Eventually, the combination of a rising population, and higher household formation will absorb the excess inventory, and we will be able to once again increase housing construction. Household formation is economist speak for kids moving out of their parents houses and getting a place of their own. To do so takes a job, and one that pays enough to support having your own place.
In the past, residential construction itself provided a lot of those jobs. That produced an upward spiral. This time around, the jobs have to be created in other parts of the economy to increase the household formation rate, and absorb the excess inventory, which makes the process slower. This process should probably hit the rental market first, and we are starting to see that.
Most of the decline in the vacancy rate shown above has come from the rental side of the housing market. After all, kids moving out of Mom’s basement are more likely to first move into a rental apartment than to buy a house. The decline in the rental vacancy rate is thus a positive omen for the future.

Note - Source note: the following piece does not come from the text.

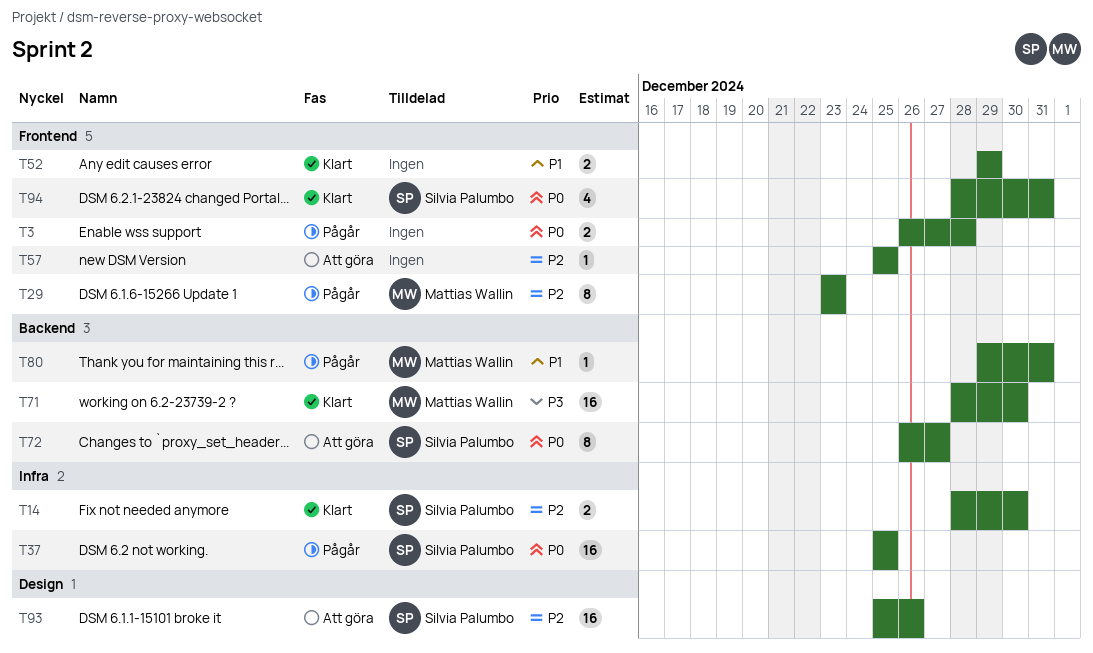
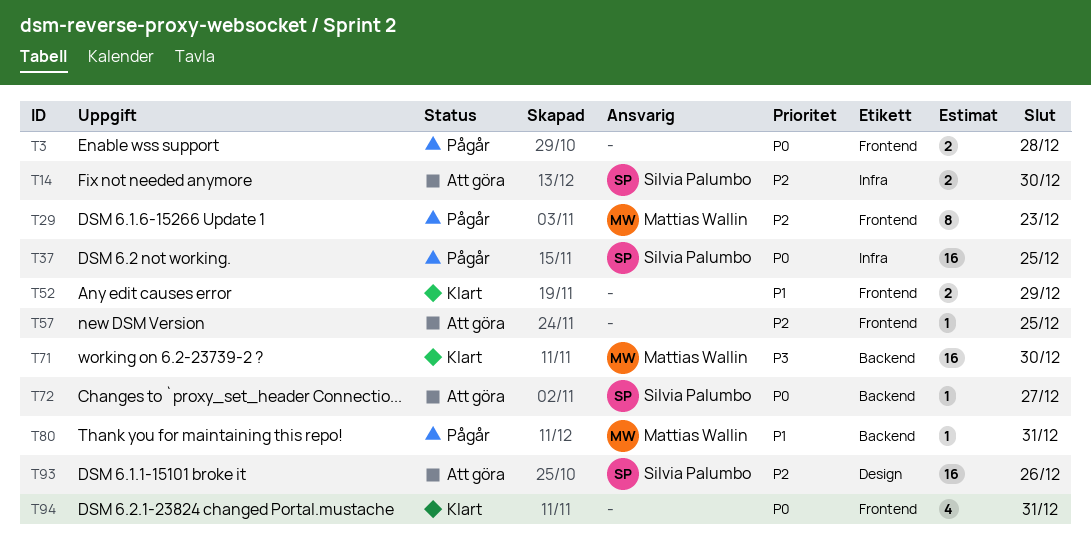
T14, status: Klart -> Att göra
T72, estimate: 8 -> 1
T94, owner: Silvia Palumbo -> none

The day will come when housing is once again a big positive contributor to economic growth. It is not really sustainable over the long term to have total housing starts running at substantially lower levels than we saw in the 1960’s. Back then the population of the country was around 200 million, now it is north of 310 million.
That day, however, is neither today nor in the near future. It is possible that it might happen in the second half of 2011, but more likely in 2012. For the time being, the best we can really hope for is that it stops being a brake on the economy. That appears to be happening.